Hay que alinear las iniciativas internacionales por un mundo más justo, próspero y sustentable con esfuerzos nacionales y regionales. Para ello se necesita ampliar una demanda social que incida de lleno en la agenda política. Por ahora, la mayor parte de los partidos políticos distan de estar comprometidos con una transformación integral. Mientras tanto, la demanda ciudadana luce muy fragmentada. Conviene fortalecer las demandas de las organizaciones de base territorial, las que históricamente han resistido y han propuesto alternativas frente a la acumulación por desposesión. Ahí parece estar la semilla de un cambio de enfoque sobre el bienestar, la economía y la ocupación del territorio. La economía tendría que ser vista como un subsistema dentro de la sociedad y los ecosistemas. En lugar de la acumulación desmedida de riqueza, las actividades económicas deberían enfocarse en la satisfacción de necesidades sustantivas de la población.
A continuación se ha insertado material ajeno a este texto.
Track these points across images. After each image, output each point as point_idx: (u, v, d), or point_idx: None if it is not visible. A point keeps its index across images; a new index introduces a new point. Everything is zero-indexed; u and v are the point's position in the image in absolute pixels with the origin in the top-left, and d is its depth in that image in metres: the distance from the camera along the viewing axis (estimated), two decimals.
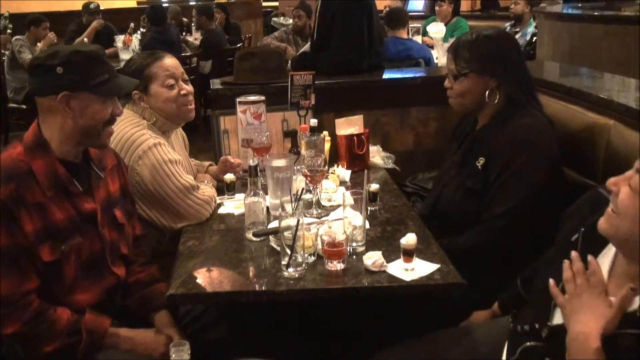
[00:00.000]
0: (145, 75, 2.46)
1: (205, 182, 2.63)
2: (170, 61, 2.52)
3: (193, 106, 2.58)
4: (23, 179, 1.85)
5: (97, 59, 1.95)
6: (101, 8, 8.80)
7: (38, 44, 7.04)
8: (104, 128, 1.97)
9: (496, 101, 2.34)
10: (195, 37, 8.43)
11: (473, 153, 2.35)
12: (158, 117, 2.49)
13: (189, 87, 2.55)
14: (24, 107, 6.77)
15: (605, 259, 1.54)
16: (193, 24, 8.69)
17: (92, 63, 1.92)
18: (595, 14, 5.55)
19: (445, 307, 2.08)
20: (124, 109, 2.42)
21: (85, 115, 1.92)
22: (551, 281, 1.52)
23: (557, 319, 1.56)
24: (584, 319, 1.42)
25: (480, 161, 2.30)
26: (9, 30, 7.32)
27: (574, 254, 1.50)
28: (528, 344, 1.62)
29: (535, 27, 6.56)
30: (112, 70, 2.00)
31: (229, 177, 2.60)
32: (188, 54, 7.30)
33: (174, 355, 1.31)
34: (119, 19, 8.74)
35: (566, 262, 1.50)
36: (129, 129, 2.37)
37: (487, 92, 2.33)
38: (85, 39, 7.40)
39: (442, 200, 2.44)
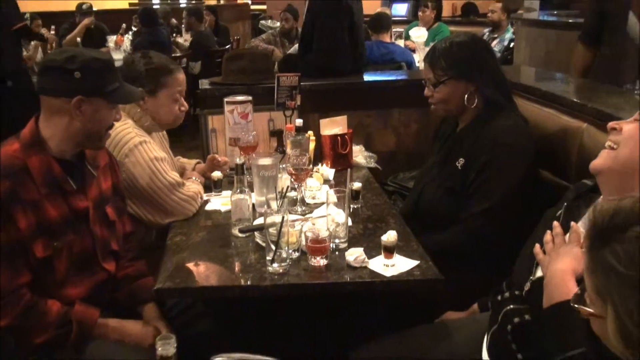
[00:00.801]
0: (161, 80, 2.44)
1: (193, 178, 2.61)
2: (183, 77, 2.53)
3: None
4: (19, 176, 1.84)
5: (112, 67, 1.97)
6: (94, 9, 8.72)
7: (32, 42, 6.94)
8: (106, 132, 2.00)
9: (475, 104, 2.34)
10: (185, 39, 8.40)
11: (453, 154, 2.35)
12: (149, 119, 2.47)
13: (186, 104, 2.56)
14: None
15: (583, 225, 1.61)
16: (183, 26, 8.65)
17: (107, 71, 1.94)
18: (570, 21, 5.58)
19: (424, 303, 2.08)
20: None
21: (94, 119, 1.93)
22: (537, 245, 1.61)
23: (539, 274, 1.62)
24: (560, 262, 1.49)
25: (460, 162, 2.30)
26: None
27: (555, 222, 1.60)
28: (509, 307, 1.66)
29: (513, 33, 6.59)
30: (121, 78, 2.02)
31: (216, 174, 2.59)
32: (178, 54, 7.27)
33: (160, 349, 1.30)
34: (111, 20, 8.66)
35: (548, 231, 1.59)
36: (116, 126, 2.35)
37: (466, 96, 2.33)
38: (78, 39, 7.33)
39: (423, 199, 2.44)
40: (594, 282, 0.96)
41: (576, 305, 1.03)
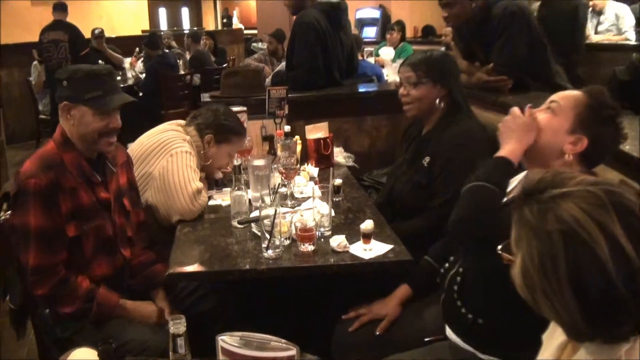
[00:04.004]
0: (229, 136, 2.44)
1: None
2: (244, 142, 2.56)
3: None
4: (59, 168, 1.85)
5: (95, 77, 1.89)
6: (114, 36, 8.68)
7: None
8: (99, 138, 1.90)
9: (441, 107, 2.31)
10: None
11: (420, 153, 2.31)
12: (200, 160, 2.42)
13: (231, 167, 2.47)
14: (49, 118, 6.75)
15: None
16: (185, 48, 8.66)
17: (88, 80, 1.87)
18: None
19: (397, 281, 2.04)
20: (191, 128, 2.43)
21: (82, 124, 1.88)
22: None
23: None
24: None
25: (426, 160, 2.26)
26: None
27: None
28: (451, 273, 1.70)
29: None
30: (109, 88, 1.91)
31: (218, 174, 2.54)
32: (182, 73, 7.24)
33: (172, 328, 1.25)
34: (127, 44, 8.62)
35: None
36: (175, 134, 2.38)
37: (438, 100, 2.29)
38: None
39: (395, 191, 2.40)
40: (515, 233, 0.99)
41: (500, 252, 1.05)
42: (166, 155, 2.26)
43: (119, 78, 6.79)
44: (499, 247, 1.05)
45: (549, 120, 1.56)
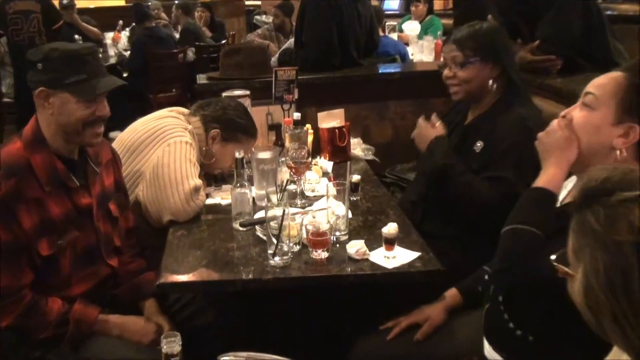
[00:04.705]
0: (237, 135, 2.45)
1: None
2: (254, 143, 2.54)
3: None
4: (23, 174, 1.80)
5: (76, 58, 1.83)
6: (92, 6, 8.66)
7: None
8: (84, 128, 1.86)
9: (495, 90, 2.28)
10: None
11: (469, 140, 2.28)
12: (201, 156, 2.42)
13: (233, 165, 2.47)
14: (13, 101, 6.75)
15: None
16: (173, 20, 8.64)
17: (68, 61, 1.82)
18: None
19: (425, 294, 2.03)
20: (195, 119, 2.42)
21: (63, 113, 1.83)
22: None
23: None
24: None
25: (478, 145, 2.23)
26: None
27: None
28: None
29: None
30: (94, 70, 1.86)
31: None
32: (176, 50, 7.23)
33: (165, 347, 1.25)
34: (109, 17, 8.63)
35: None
36: (175, 122, 2.37)
37: (490, 81, 2.26)
38: None
39: (434, 185, 2.33)
40: (574, 241, 0.97)
41: (555, 263, 1.03)
42: (162, 145, 2.25)
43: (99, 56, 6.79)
44: (553, 257, 1.02)
45: (587, 118, 1.51)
Centroamérica todavía está a tiempo de reorientar su trayectoria. El dividendo demográfico favorecerá a la mayoría de sus países dentro de los próximos 20 a 30 años. Pero para aprovecharlo hay que aumentar la inversión en las capacidades de las personas de la mano con una reconfiguración de los sistemas productivos -al servicio de la gente y en armonía con los ecosistemas. Para ello se ocupan políticas y hábitos que transformen las relaciones de producción y consumo. No se trata de idealizar algún tipo de pasado, sino de buscar equilibrios entre la tradición y el saber contemporáneo. Por cierto, un cambio en esa dirección no es viable a partir de la acción asilada de los Estados, se requiere la acción colectiva regional y del Sur global para influir en las arenas internacionales y, en consecuencia, redefinir en forma justa y sustentable el marco de las relaciones económicas.